Yeah, I'm really struggling with what to do, and perhaps more importantly, how often will I use it if I buy it.

The leader in this segment is the _Fujifilm X100V_ (or even older _X100F)_ but I simply refuse to spend $1,400 dollars on a compact camera that will be worth $300 dollars a few years from now. And I've now seen it in person, and quite frankly, it's not all that compact.

I've probably looked at every compact camera on the market and they all have some things I want or don't want.

Sony also seems to be doing some nice stuff _(a6xxx)_ but many reviews complain about their non-intuitive on-screen menus. Canon seems to be the best in this area.


----------



## Saswatch

Sony A6xxx series are ILS. The body is compact but the lenses aren’t because e-mount was designed for FF. The kit lens is somewhat on the compact size and a coworker loved it on his a6000 for many years.

==*==

**Task brief**
Please continue the forum thread about choosing a compact camera, picking up right after its last sentence.

**Dataset content**
==*==

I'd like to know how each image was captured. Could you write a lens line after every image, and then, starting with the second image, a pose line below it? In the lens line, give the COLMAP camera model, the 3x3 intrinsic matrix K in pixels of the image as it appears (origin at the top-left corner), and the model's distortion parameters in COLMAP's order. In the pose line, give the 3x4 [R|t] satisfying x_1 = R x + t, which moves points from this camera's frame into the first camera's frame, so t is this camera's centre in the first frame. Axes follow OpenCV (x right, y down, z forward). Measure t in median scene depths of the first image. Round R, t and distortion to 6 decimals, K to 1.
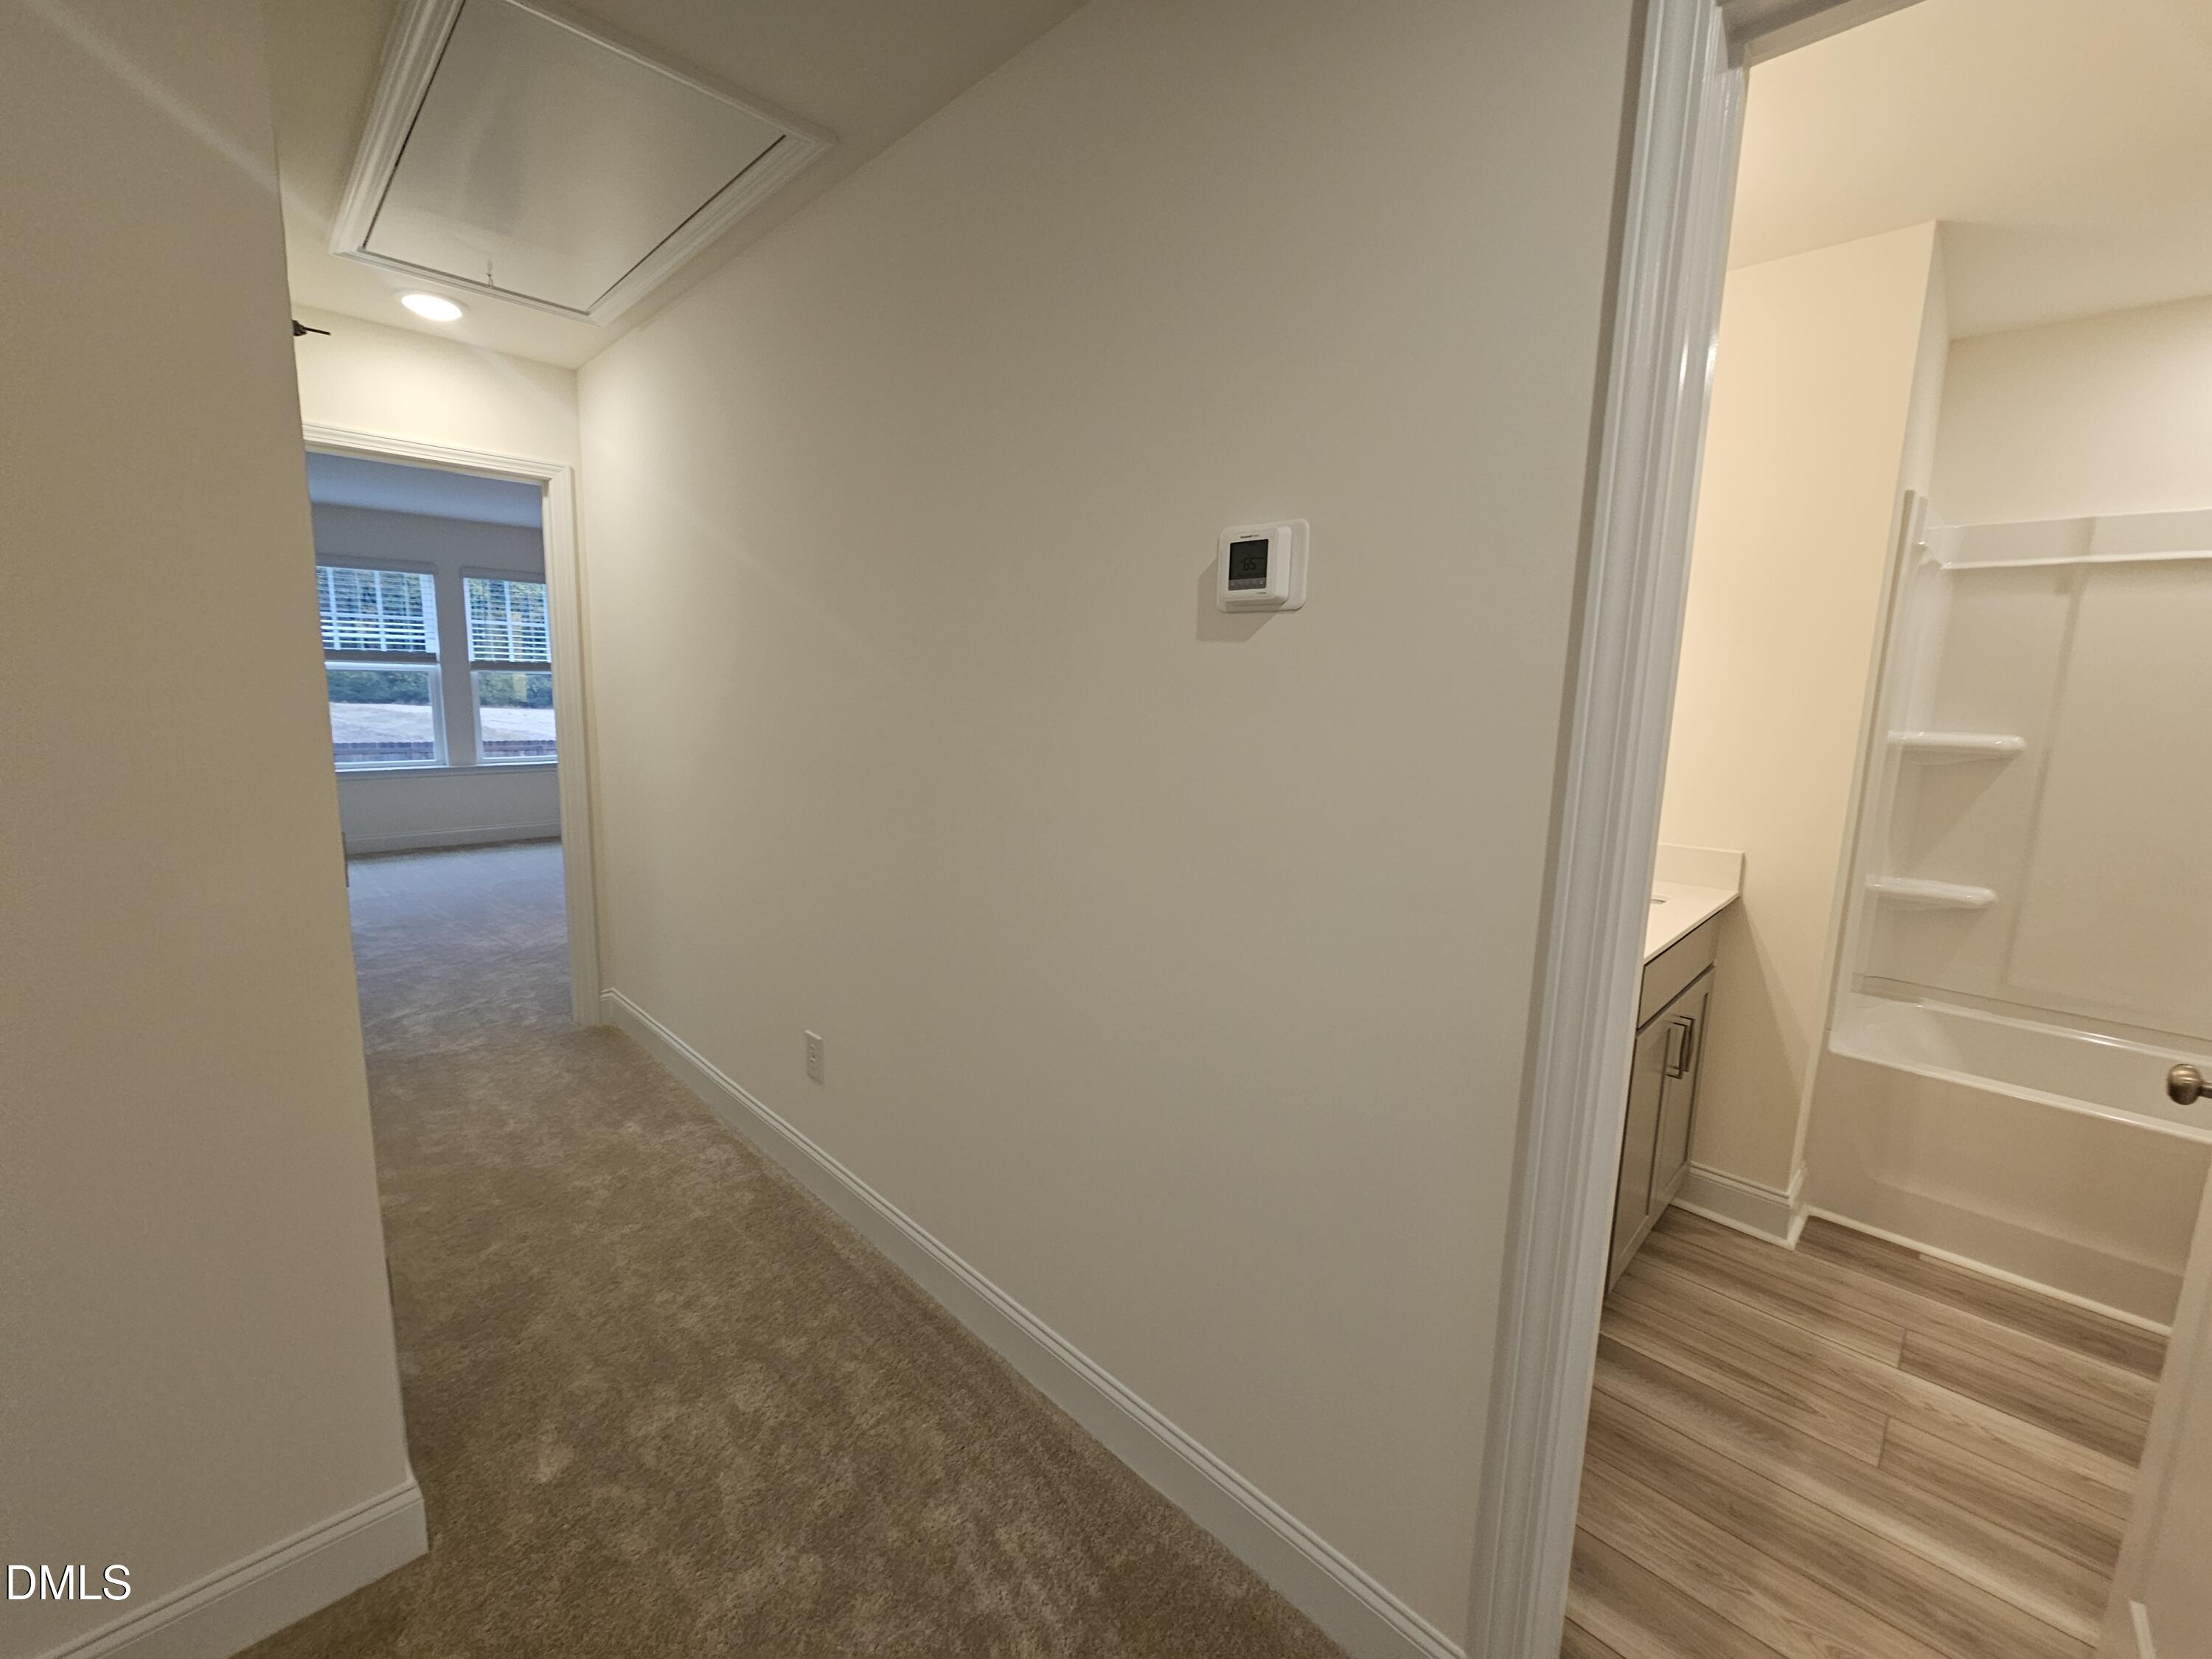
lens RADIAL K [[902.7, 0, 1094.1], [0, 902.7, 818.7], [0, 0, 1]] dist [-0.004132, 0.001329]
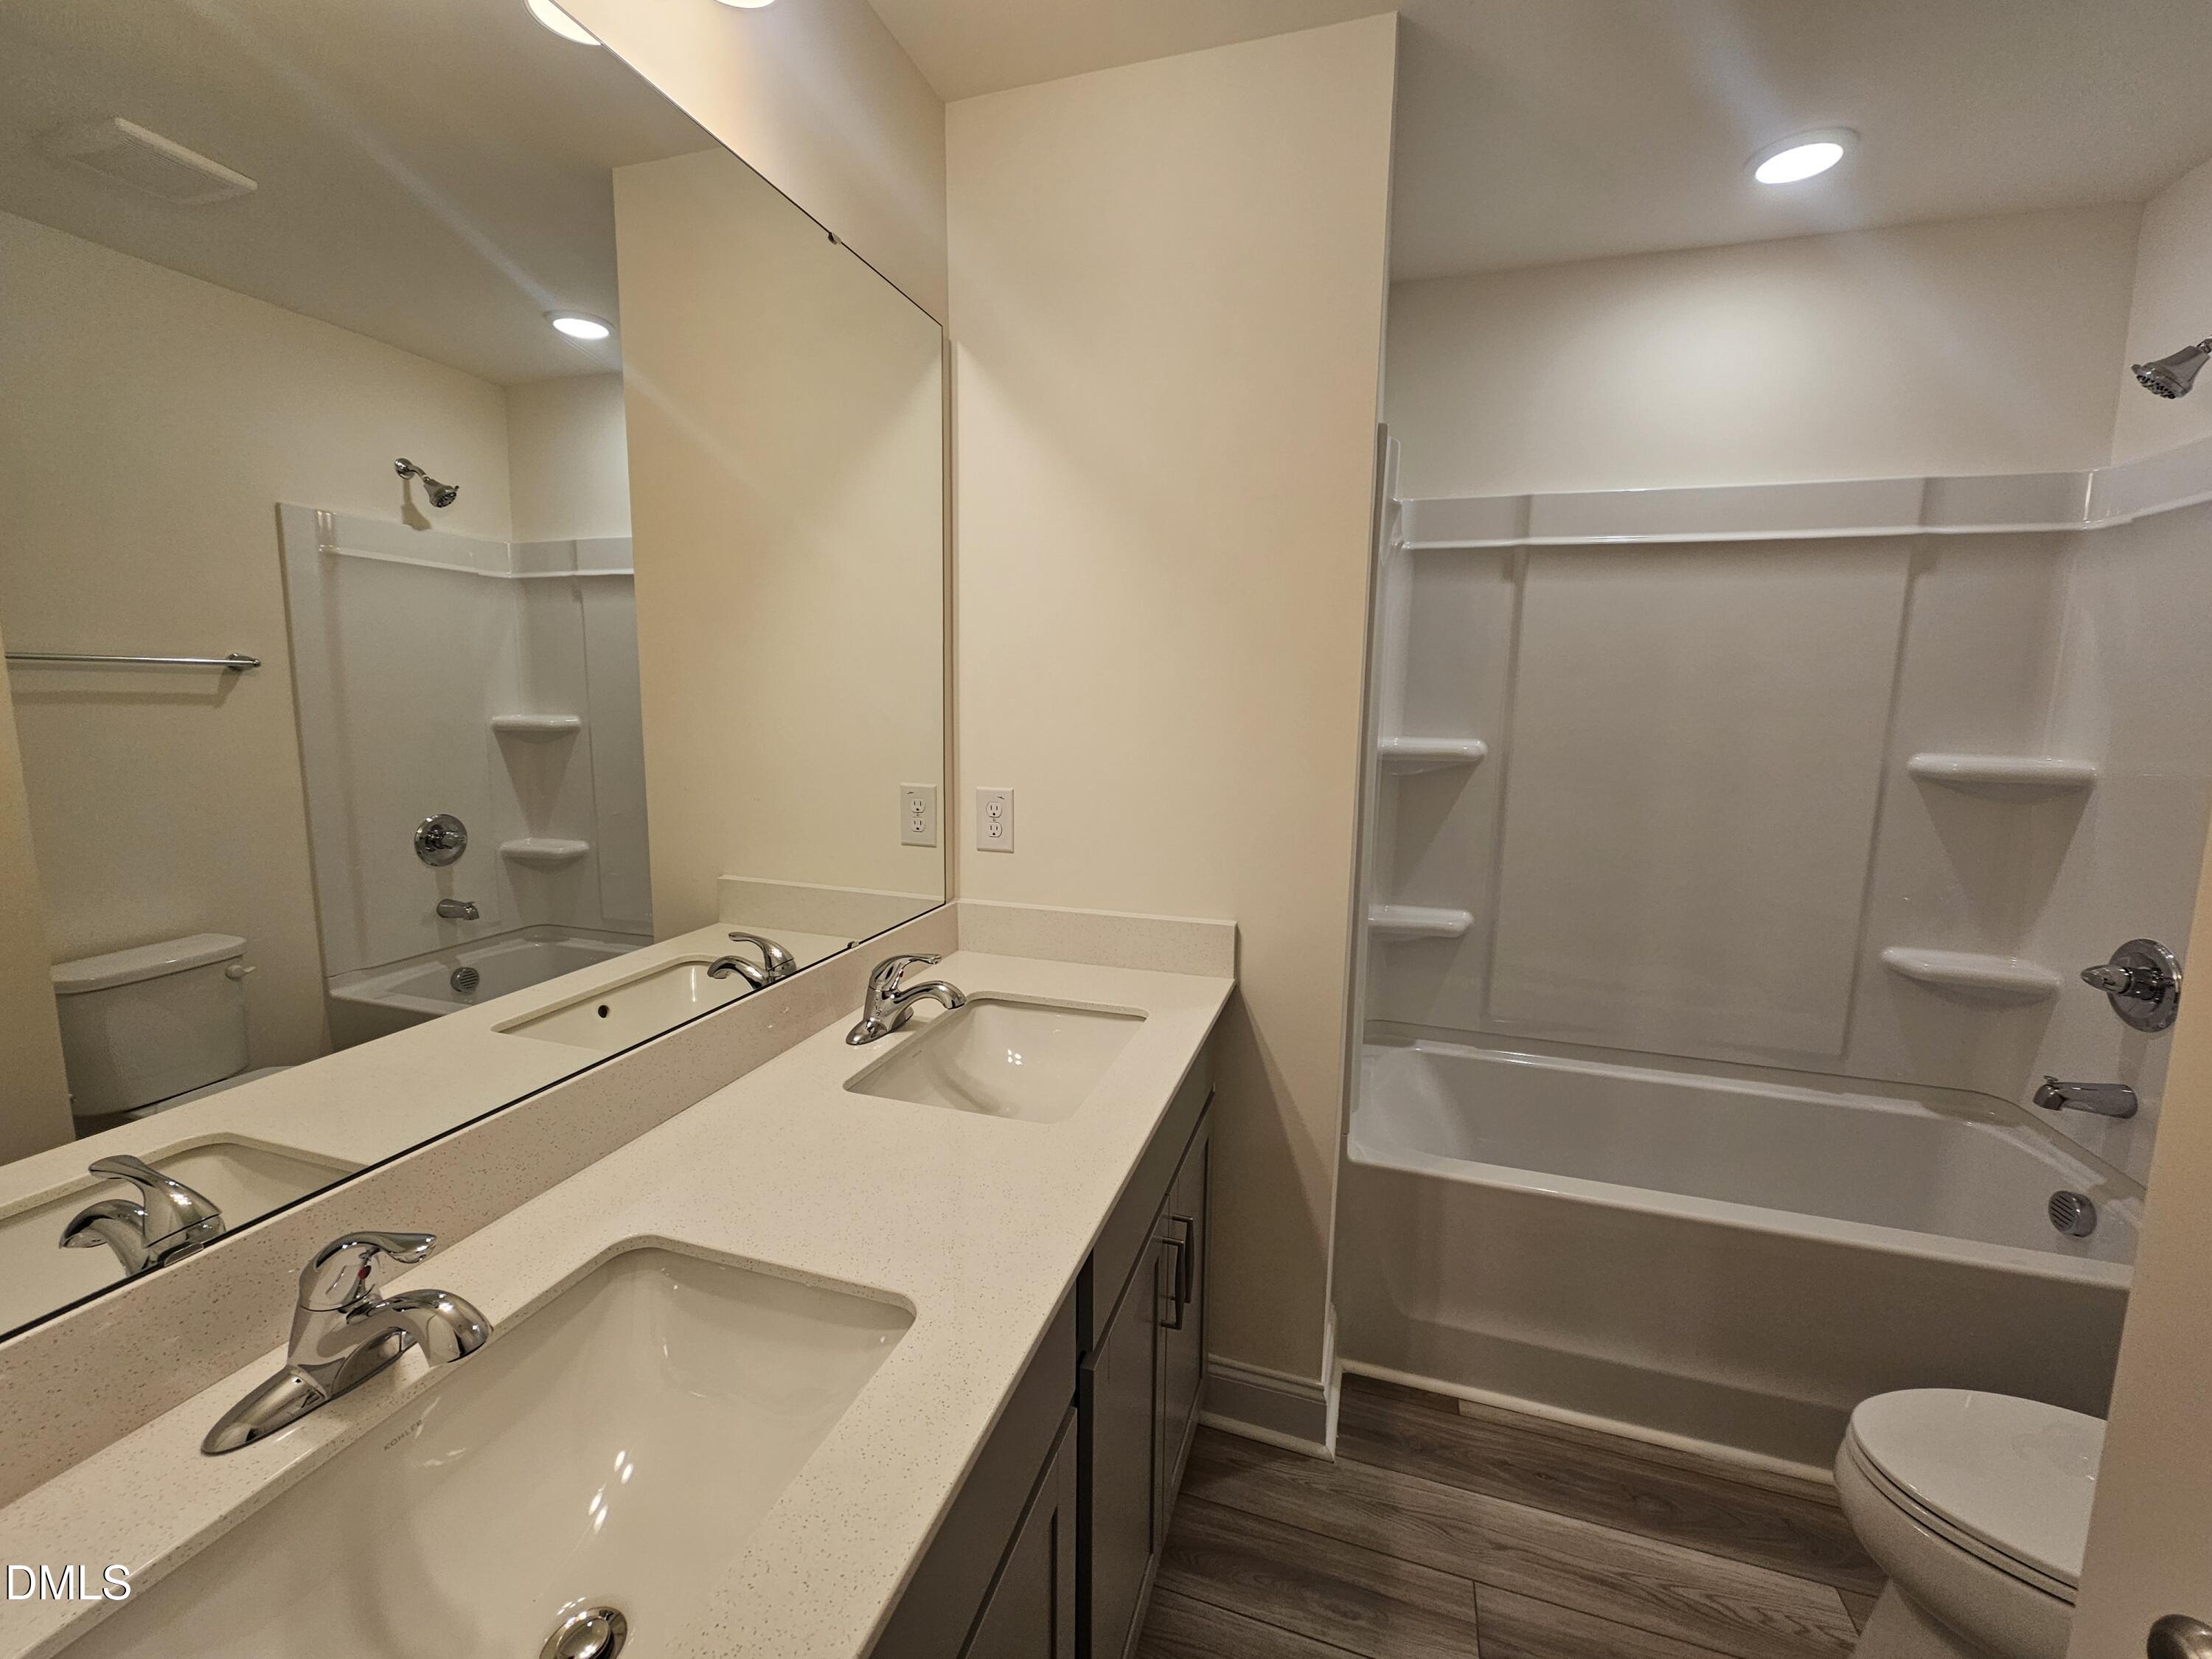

==*==

**Answer to the exercise**
----------



## Saswatch

Since you also brought up price as a factor, there is no competition in the compact all-in-one camera market to the Panasonic LX100ii. In-body IS, integrated EVF, larger than 1” image sensor, high burst rate, high ISO, high DR, and other features. Sony NEX series come close but missing a few features and the older ones were heavy from my recollection.

Now if you were to go the compact ILS route, the Panasonic GX85 and now GX9 are tough to beat in price, features, performance. They also come with in-body IS.

The m43 sensor is highly capable for night sky shooting and to some degree DoF similar to crop sensor. But don’t go with a smaller sensor like the Canon G5X or the Sony RX100 unless you plan on getting a FF/Medium format camera.


----------



## Chris Stark

Saswatch said:


> Sony A6xxx series are ILS. The body is compact but the lenses aren't because e-mount was designed for FF. The kit lens is somewhat on the compact size and a coworker loved it on his a6000 for many years.


With what I'm trying to do now size matters. I don't mind using a little "sneaker zoom" as they call it. I think I would be ok with an incorporated prime lens or whatever they call it on some of these all-in-one compacts. The prob is you can't get a telephoto retractable zoom lens that's worth it's salt. I had one on my old Canon Elph, and while it zooms ok, the photos aren't very good; and perhaps worse, the digital zoom after the optical is a joke.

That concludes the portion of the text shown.